Restate, word for word, every line of the data.

* SUPPLIED DATA *
◆ ◆ ◆

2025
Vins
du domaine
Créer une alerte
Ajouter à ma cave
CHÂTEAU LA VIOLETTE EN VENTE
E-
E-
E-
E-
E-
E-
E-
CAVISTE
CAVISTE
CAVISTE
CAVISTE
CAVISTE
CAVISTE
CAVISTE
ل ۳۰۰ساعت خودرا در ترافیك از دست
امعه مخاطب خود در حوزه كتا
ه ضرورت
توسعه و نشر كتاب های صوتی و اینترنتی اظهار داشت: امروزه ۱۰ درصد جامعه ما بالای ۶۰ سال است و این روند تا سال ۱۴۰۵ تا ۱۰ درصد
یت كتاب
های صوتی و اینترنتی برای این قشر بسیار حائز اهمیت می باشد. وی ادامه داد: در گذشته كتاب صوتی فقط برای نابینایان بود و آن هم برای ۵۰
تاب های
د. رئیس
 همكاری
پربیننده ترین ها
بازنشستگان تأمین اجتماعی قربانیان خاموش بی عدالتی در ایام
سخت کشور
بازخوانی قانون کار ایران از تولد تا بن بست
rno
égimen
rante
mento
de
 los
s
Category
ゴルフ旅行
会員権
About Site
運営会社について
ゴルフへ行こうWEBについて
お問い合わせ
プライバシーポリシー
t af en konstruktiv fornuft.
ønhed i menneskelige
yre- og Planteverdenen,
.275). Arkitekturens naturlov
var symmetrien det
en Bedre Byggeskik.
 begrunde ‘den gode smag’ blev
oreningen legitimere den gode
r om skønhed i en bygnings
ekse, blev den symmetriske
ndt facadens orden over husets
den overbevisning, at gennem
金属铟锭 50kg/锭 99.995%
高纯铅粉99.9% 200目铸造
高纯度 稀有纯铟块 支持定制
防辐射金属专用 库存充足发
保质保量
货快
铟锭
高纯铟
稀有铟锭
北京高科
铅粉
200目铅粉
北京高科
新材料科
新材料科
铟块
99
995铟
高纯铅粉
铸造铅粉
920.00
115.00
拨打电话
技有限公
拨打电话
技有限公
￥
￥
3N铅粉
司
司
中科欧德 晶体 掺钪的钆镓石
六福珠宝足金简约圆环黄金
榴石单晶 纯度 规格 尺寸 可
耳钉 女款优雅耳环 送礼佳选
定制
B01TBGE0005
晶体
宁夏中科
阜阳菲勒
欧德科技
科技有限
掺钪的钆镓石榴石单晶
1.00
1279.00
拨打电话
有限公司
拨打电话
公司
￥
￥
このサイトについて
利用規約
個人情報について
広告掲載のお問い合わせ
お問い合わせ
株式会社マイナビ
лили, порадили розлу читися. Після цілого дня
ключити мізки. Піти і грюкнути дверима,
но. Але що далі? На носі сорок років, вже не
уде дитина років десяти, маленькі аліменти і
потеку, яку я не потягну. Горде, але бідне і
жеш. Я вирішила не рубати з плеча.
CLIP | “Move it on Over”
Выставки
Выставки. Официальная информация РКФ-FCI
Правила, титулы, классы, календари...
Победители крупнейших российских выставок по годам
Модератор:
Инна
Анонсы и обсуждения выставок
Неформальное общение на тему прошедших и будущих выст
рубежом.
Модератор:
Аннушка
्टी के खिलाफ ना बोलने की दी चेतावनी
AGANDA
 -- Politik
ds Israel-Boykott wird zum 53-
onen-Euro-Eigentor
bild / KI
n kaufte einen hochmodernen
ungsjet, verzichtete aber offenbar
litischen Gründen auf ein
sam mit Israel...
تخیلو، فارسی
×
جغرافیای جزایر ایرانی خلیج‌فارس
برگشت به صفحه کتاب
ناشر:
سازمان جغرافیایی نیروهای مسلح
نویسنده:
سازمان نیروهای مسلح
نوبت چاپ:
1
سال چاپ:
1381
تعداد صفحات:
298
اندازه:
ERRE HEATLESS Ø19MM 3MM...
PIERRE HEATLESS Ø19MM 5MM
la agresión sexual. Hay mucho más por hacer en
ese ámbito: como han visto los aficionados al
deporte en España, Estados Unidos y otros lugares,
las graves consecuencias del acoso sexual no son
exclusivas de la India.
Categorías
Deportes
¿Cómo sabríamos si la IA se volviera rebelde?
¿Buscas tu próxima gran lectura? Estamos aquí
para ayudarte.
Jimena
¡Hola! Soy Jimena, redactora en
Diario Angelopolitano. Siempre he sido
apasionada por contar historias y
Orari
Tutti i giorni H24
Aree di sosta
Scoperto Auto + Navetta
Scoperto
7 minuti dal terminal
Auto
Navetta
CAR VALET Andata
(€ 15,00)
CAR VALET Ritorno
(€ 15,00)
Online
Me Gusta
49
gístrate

◆ ◆ ◆

* ANSWER SPACE *
2025
Vins
du domaine
Créer une alerte
Ajouter à ma cave
CHÂTEAU LA VIOLETTE EN VENTE
E-
E-
E-
E-
E-
E-
E-
CAVISTE
CAVISTE
CAVISTE
CAVISTE
CAVISTE
CAVISTE
CAVISTE
ل ۳۰۰ساعت خودرا در ترافیك از دست
امعه مخاطب خود در حوزه كتا
ه ضرورت
توسعه و نشر كتاب های صوتی و اینترنتی اظهار داشت: امروزه ۱۰ درصد جامعه ما بالای ۶۰ سال است و این روند تا سال ۱۴۰۵ تا ۱۰ درصد
یت كتاب
های صوتی و اینترنتی برای این قشر بسیار حائز اهمیت می باشد. وی ادامه داد: در گذشته كتاب صوتی فقط برای نابینایان بود و آن هم برای ۵۰
تاب های
د. رئیس
 همكاری
پربیننده ترین ها
بازنشستگان تأمین اجتماعی قربانیان خاموش بی عدالتی در ایام
سخت کشور
بازخوانی قانون کار ایران از تولد تا بن بست
rno
égimen
rante
mento
de
 los
s
Category
ゴルフ旅行
会員権
About Site
運営会社について
ゴルフへ行こうWEBについて
お問い合わせ
プライバシーポリシー
t af en konstruktiv fornuft.
ønhed i menneskelige
yre- og Planteverdenen,
.275). Arkitekturens naturlov
var symmetrien det
en Bedre Byggeskik.
 begrunde ‘den gode smag’ blev
oreningen legitimere den gode
r om skønhed i en bygnings
ekse, blev den symmetriske
ndt facadens orden over husets
den overbevisning, at gennem
金属铟锭 50kg/锭 99.995%
高纯铅粉99.9% 200目铸造
高纯度 稀有纯铟块 支持定制
防辐射金属专用 库存充足发
保质保量
货快
铟锭
高纯铟
稀有铟锭
北京高科
铅粉
200目铅粉
北京高科
新材料科
新材料科
铟块
99
995铟
高纯铅粉
铸造铅粉
920.00
115.00
拨打电话
技有限公
拨打电话
技有限公
￥
￥
3N铅粉
司
司
中科欧德 晶体 掺钪的钆镓石
六福珠宝足金简约圆环黄金
榴石单晶 纯度 规格 尺寸 可
耳钉 女款优雅耳环 送礼佳选
定制
B01TBGE0005
晶体
宁夏中科
阜阳菲勒
欧德科技
科技有限
掺钪的钆镓石榴石单晶
1.00
1279.00
拨打电话
有限公司
拨打电话
公司
￥
￥
このサイトについて
利用規約
個人情報について
広告掲載のお問い合わせ
お問い合わせ
株式会社マイナビ
лили, порадили розлу читися. Після цілого дня
ключити мізки. Піти і грюкнути дверима,
но. Але що далі? На носі сорок років, вже не
уде дитина років десяти, маленькі аліменти і
потеку, яку я не потягну. Горде, але бідне і
жеш. Я вирішила не рубати з плеча.
CLIP | “Move it on Over”
Выставки
Выставки. Официальная информация РКФ-FCI
Правила, титулы, классы, календари...
Победители крупнейших российских выставок по годам
Модератор:
Инна
Анонсы и обсуждения выставок
Неформальное общение на тему прошедших и будущих выст
рубежом.
Модератор:
Аннушка
्टी के खिलाफ ना बोलने की दी चेतावनी
AGANDA
 -- Politik
ds Israel-Boykott wird zum 53-
onen-Euro-Eigentor
bild / KI
n kaufte einen hochmodernen
ungsjet, verzichtete aber offenbar
litischen Gründen auf ein
sam mit Israel...
تخیلو، فارسی
×
جغرافیای جزایر ایرانی خلیج‌فارس
برگشت به صفحه کتاب
ناشر:
سازمان جغرافیایی نیروهای مسلح
نویسنده:
سازمان نیروهای مسلح
نوبت چاپ:
1
سال چاپ:
1381
تعداد صفحات:
298
اندازه:
ERRE HEATLESS Ø19MM 3MM...
PIERRE HEATLESS Ø19MM 5MM
la agresión sexual. Hay mucho más por hacer en
ese ámbito: como han visto los aficionados al
deporte en España, Estados Unidos y otros lugares,
las graves consecuencias del acoso sexual no son
exclusivas de la India.
Categorías
Deportes
¿Cómo sabríamos si la IA se volviera rebelde?
¿Buscas tu próxima gran lectura? Estamos aquí
para ayudarte.
Jimena
¡Hola! Soy Jimena, redactora en
Diario Angelopolitano. Siempre he sido
apasionada por contar historias y
Orari
Tutti i giorni H24
Aree di sosta
Scoperto Auto + Navetta
Scoperto
7 minuti dal terminal
Auto
Navetta
CAR VALET Andata
(€ 15,00)
CAR VALET Ritorno
(€ 15,00)
Online
Me Gusta
49
gístrate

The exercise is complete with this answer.